Can I Be on My Parents’ Health Insurance and My Own?

When someone hits his mid-20s, he probably wonders how long he can stay on his parents’ health insurance plans or even if he can get his own at the same time. Yes, you can be on your parents’ health insurance plans and get your own. This condition of getting two health insurance plans is only legal when you are an adult or under 26.

So, you can be in both until you turn 26, even if you are not living with your parents, married, not financially dependent, attending school, or eligible to enroll in their employer plan.

According to the ACA (Affordable Care Act), a person can stay on his parents’ health insurance plan. After that age limit, they have to get their health insurance plan. When a child loses coverage at the end of his 26th birthday, they can apply for a particular enrollment period to enroll in a health plan outside open enrollment.

Options to Stay on Your Parents’ Health Insurance Plan

Young adults can have an option to stay on their parent’s health insurance plans until they turn 26 under the Affordable Care Act law-no ifs and no buts. This means it is your choice to stay or not, even when you are independent and have a stable job with your health insurance policy.

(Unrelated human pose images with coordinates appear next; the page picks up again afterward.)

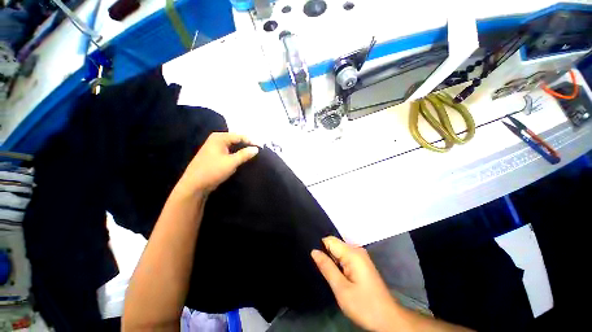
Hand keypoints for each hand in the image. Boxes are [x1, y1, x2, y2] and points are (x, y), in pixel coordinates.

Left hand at [176, 132, 258, 194]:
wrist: (194, 184)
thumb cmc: (213, 171)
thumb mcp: (231, 162)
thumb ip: (244, 154)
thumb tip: (256, 149)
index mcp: (219, 137)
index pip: (240, 136)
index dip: (251, 141)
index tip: (261, 147)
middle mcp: (216, 139)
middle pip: (236, 139)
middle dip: (247, 144)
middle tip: (258, 150)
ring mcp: (215, 147)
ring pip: (233, 146)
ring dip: (242, 149)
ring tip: (253, 154)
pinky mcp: (214, 155)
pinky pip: (229, 151)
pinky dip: (236, 153)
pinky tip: (242, 158)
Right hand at [311, 236, 401, 331]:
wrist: (388, 319)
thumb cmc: (364, 305)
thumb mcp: (341, 289)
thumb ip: (327, 267)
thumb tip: (314, 251)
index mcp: (352, 253)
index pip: (329, 240)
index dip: (320, 248)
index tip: (313, 260)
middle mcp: (357, 250)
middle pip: (335, 245)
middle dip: (326, 255)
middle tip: (320, 270)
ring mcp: (361, 257)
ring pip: (339, 252)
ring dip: (332, 260)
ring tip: (327, 273)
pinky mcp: (362, 264)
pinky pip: (345, 257)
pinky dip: (339, 264)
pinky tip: (336, 275)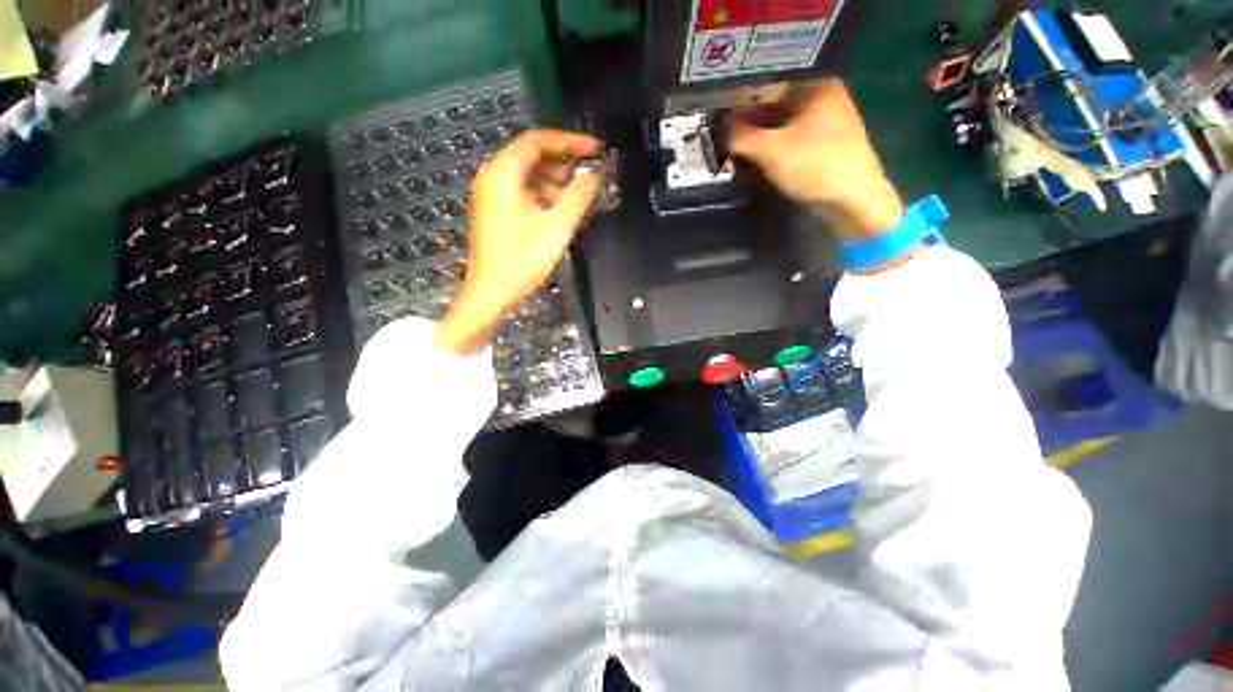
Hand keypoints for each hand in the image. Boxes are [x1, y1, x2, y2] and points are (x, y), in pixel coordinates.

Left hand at [434, 129, 600, 354]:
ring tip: (583, 197)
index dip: (569, 142)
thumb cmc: (521, 261)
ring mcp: (493, 196)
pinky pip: (525, 193)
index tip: (595, 150)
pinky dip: (546, 197)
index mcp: (502, 174)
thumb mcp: (556, 229)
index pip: (537, 141)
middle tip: (592, 174)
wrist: (491, 293)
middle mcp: (493, 178)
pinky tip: (564, 211)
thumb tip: (594, 176)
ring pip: (530, 177)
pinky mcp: (497, 211)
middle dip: (565, 164)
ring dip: (557, 183)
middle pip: (533, 157)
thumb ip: (577, 198)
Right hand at [730, 79, 903, 240]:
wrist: (853, 200)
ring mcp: (827, 124)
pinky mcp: (825, 147)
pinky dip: (773, 150)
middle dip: (749, 125)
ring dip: (759, 140)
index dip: (741, 103)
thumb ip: (741, 136)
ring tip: (736, 153)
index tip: (720, 120)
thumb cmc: (814, 165)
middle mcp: (824, 98)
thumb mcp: (771, 149)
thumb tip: (721, 131)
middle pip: (775, 107)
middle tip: (725, 141)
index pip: (769, 87)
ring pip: (782, 126)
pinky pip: (791, 141)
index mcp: (816, 87)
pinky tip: (757, 162)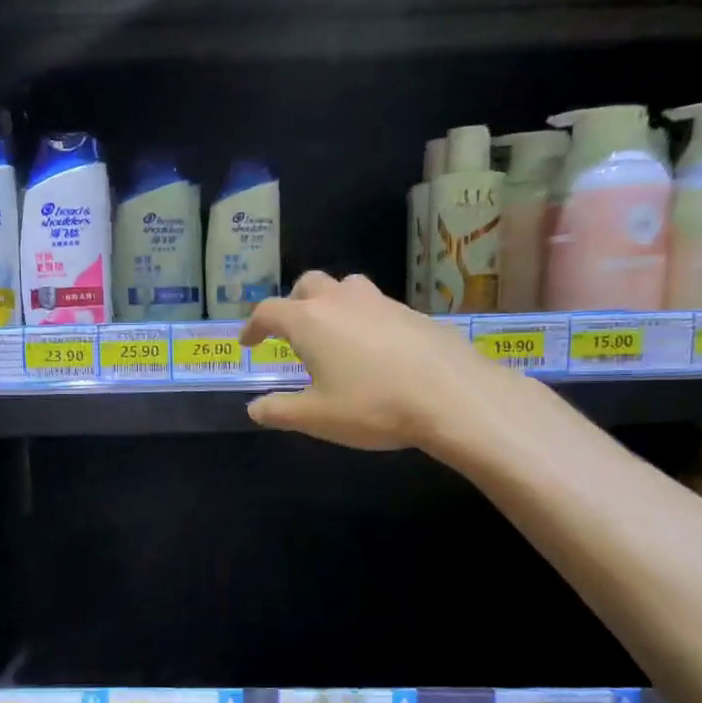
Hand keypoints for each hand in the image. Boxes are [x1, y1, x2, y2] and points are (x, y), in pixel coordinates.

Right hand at [239, 271, 487, 449]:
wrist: (452, 396)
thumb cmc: (373, 406)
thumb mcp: (316, 417)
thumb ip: (279, 411)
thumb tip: (254, 408)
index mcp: (310, 320)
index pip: (269, 311)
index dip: (253, 325)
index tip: (249, 342)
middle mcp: (342, 300)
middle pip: (308, 285)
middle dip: (293, 304)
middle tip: (291, 333)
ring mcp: (381, 302)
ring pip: (346, 287)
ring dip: (331, 303)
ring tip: (333, 333)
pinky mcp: (413, 312)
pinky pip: (376, 306)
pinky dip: (363, 319)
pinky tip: (374, 350)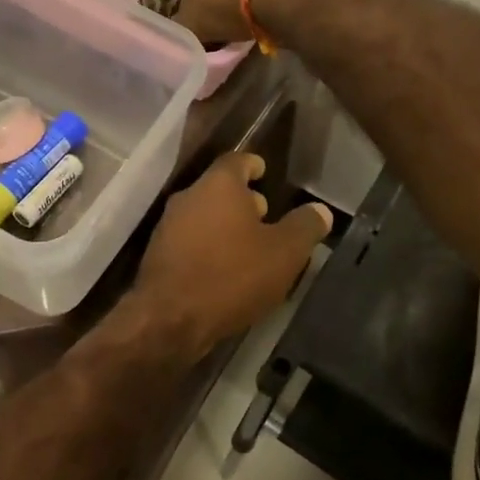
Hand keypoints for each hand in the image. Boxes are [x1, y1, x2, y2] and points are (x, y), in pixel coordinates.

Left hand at [133, 151, 333, 356]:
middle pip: (219, 189)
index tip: (265, 172)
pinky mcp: (159, 255)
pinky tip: (226, 270)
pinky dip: (209, 247)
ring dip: (226, 226)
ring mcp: (169, 226)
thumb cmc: (232, 275)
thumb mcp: (284, 253)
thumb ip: (304, 228)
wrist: (169, 318)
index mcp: (218, 185)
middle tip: (267, 215)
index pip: (237, 160)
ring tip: (251, 247)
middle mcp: (188, 197)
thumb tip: (320, 211)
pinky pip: (191, 241)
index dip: (253, 165)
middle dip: (243, 200)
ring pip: (204, 215)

This is ideal to stay on your parents’ health insurance plan as family insurance plans are less expensive per person than individual plans. But make sure to get your health insurance before you turn 26.

If you are under 26 and attending a college or university, you can get the school’s student health plan by staying on your parents’ insurance plan. If your parents don’t have any insurance plan, these options are good for you, so check your school offers related to insurance plans. You can enroll yourself in one of the health insurance plans offered by your employer without waiting to turn 26. 

Pros and Cons of Getting Multiple Health Insurance

We understand that there are many benefits to having more than one health insurance plan. Getting more health insurance policies means getting extra help with medical costs since dual coverage lets people access two plans to cover healthcare costs. 

That’s a good way to maximize benefits and potentially receive more coverage while staying at your parents’ insurance at little to no cost to them. 

A coin always has two sides, so keep in mind that having multiple health insurance plans means you have to pay out-of-pocket costs. You will also be responsible for any cost-sharing, including premiums and deductions under plan rules.

🡺 READ MORE: The Average Cost of Health Insurance for a Family of 4.

Time to Choose a New Health Insurance Plan

When you enter your mid-20s, your time is ticking to get your health insurance plan if you do not get any. Because when you turn 26, you will be kicked off your parents’ health insurance plans depending on whether they are covered through the healthcare marketplace or an employer. 

You have until the end of the year you turn 26 to sign up for your health insurance because you will no longer be eligible for your parents’ health insurance plan if they have a job-based plan. Also, if they have a marketplace plan, you can enroll to get your new individual coverage to start on January 1 of the following year.